TAREFA SOLICITADA A ▸ Reescreva a listagem do início até a linha que contém "Shows: 5 h 55 min", com ambas incluídas, substituindo "Shows" por "Displays" e sem mudar mais nada.

TRECHO FORNECIDO ▸
• • • • •
No post de hoje publicamos artigo escrito por Vitor Nuzzi, publicado no sito eletrônico da CUT (Central Única dos Trabalhadores) alertando para o fato de que a aprovação da PEC 287 vai inviabilizar as aposentadorias dos brasileiros.
Vale a pena conferir:
Para trabalhadores, não é ‘reforma’ da Previdência. É fim
Especialistas alertam que PEC 287 deve inviabilizar aposentadorias
Escrito por: Vitor Nuzzi, na RBA • Publicado em: 20/02/2017 - 12:37 • Última modificação: 20/02/2017 - 18:30
Foto: Jailton Garcia (1992)
Conhecido
por apresentar em 2013 um relatório francamente favorável à ampliação
da terceirização, o deputado Arthur Maia – na época no SD, hoje no PPS
baiano – espera divulgar em meados de março seu parecer sobre a Proposta de Emenda à Constituição (PEC) 287,
de reforma da Previdência Social. O plano de trabalho na comissão
especial foi apresentado em 14 de fevereiro, e prevê oito audiências
públicas e seminário internacional.
A guerra começou, como diz o economista Eduardo Fagnani,
da Universidade Estadual de Campinas (Unicamp). “O que está em jogo no
Brasil não é um ajuste fiscal, é uma mudança no modelo de sociedade”,
afirmou, durante evento organizado pelo Dieese e por nove centrais
sindicais, que tentam unir forças para derrubar (como defendem alguns)
ou modificar (como tentam outros) a PEC 287. Em comum, todos refutam o
argumento central do governo Temer, que fala em necessidade de “reforma”
para manter o sistema viável.
Argumentos sempre usados de “déficit” ou “rombo” da Previdência são
falsos, diz Fagnani. “O déficit é a parte do governo que, embora
prevista na Constituição, não é contabilizada”, afirma. “Não há argumento para dizer que o problema fiscal brasileiro é a Previdência. A estratégica do ajuste fiscal é comprimir o gasto primário.” Já o gasto financeiro, acrescenta, “deixa explodir”.
Para a oposição no Congresso, a PEC tem o sistema financeiro como
interessado direto. Assim que Maia foi escolhido como relator, emergiu a
informação de que o deputado recebeu contribuições, em sua campanha
eleitoral, de bancos e seguradoras – apenas da Bradesco Vida e
Previdência, foram quase R$ 300 mil, em 2014. Para o parlamentar, isso
nada mais é que uma “ilação maldosa”.
O presidente da comissão especial, Carlos Marun (PMDB-MS), deve
conduzir a tramitação da PEC 287 conforme deseja o Planalto sem temer
pressões contrárias. Marun já mostrou resistência ao defender, quase
solitariamente, o agora ex-deputado Eduardo Cunha antes de sua cassação.
“Quem defende Cunha, defende qualquer coisa”, diz um observador.
• • • • •
[Dados extraídos de uma coleção]
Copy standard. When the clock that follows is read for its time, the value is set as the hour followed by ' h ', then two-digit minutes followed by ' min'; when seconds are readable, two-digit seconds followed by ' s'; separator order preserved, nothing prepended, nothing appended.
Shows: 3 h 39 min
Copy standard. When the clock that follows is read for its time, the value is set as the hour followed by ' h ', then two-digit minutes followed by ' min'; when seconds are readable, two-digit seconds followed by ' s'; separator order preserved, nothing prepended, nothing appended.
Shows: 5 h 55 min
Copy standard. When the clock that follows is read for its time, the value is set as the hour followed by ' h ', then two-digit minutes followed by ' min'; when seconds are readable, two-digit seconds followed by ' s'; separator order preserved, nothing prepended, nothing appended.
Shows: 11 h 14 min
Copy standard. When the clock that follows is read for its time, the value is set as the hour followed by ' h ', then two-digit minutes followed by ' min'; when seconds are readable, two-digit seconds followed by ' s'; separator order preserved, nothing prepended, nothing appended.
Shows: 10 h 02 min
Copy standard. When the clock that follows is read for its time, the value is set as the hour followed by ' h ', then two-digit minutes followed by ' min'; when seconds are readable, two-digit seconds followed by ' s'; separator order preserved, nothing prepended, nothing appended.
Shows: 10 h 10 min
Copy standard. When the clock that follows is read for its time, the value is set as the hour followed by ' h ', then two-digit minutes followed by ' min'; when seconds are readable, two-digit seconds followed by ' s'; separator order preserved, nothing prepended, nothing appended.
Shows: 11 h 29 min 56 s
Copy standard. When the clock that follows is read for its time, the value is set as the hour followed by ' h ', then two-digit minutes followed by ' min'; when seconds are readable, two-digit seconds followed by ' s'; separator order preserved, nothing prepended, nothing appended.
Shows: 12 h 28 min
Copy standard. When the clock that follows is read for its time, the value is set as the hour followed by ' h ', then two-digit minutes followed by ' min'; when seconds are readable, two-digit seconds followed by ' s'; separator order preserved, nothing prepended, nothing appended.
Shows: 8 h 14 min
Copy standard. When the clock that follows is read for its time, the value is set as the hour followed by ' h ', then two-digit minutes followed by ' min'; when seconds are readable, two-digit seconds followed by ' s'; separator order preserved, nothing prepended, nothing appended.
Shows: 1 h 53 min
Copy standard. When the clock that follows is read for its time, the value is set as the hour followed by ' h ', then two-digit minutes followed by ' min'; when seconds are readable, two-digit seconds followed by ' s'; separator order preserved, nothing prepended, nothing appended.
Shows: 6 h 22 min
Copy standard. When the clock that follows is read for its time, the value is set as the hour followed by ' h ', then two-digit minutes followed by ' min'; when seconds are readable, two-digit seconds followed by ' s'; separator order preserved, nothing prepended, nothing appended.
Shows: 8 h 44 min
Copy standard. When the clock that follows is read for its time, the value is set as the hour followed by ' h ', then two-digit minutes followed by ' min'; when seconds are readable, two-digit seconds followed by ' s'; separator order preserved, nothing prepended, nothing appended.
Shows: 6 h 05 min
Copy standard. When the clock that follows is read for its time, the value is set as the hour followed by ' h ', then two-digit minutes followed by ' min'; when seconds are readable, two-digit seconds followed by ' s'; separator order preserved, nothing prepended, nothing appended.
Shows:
• • • • •
TAREFA SOLICITADA B ▸
Responda a estas perguntas sobre o artigo da reforma da Previdência:
(i) Em que data o plano de trabalho foi apresentado na comissão especial?
(ii) A qual universidade está ligado o economista Eduardo Fagnani?
(iii) Quanto o deputado Arthur Maia recebeu da Bradesco Vida e Previdência em 2014?

RESPOSTA A ▸
Copy standard. When the clock that follows is read for its time, the value is set as the hour followed by ' h ', then two-digit minutes followed by ' min'; when seconds are readable, two-digit seconds followed by ' s'; separator order preserved, nothing prepended, nothing appended.
Displays: 3 h 39 min
Copy standard. When the clock that follows is read for its time, the value is set as the hour followed by ' h ', then two-digit minutes followed by ' min'; when seconds are readable, two-digit seconds followed by ' s'; separator order preserved, nothing prepended, nothing appended.
Displays: 5 h 55 min

RESPOSTA B ▸
(i) Em 14 de fevereiro.
(ii) À Universidade Estadual de Campinas (Unicamp).
(iii) Quase R$ 300 mil.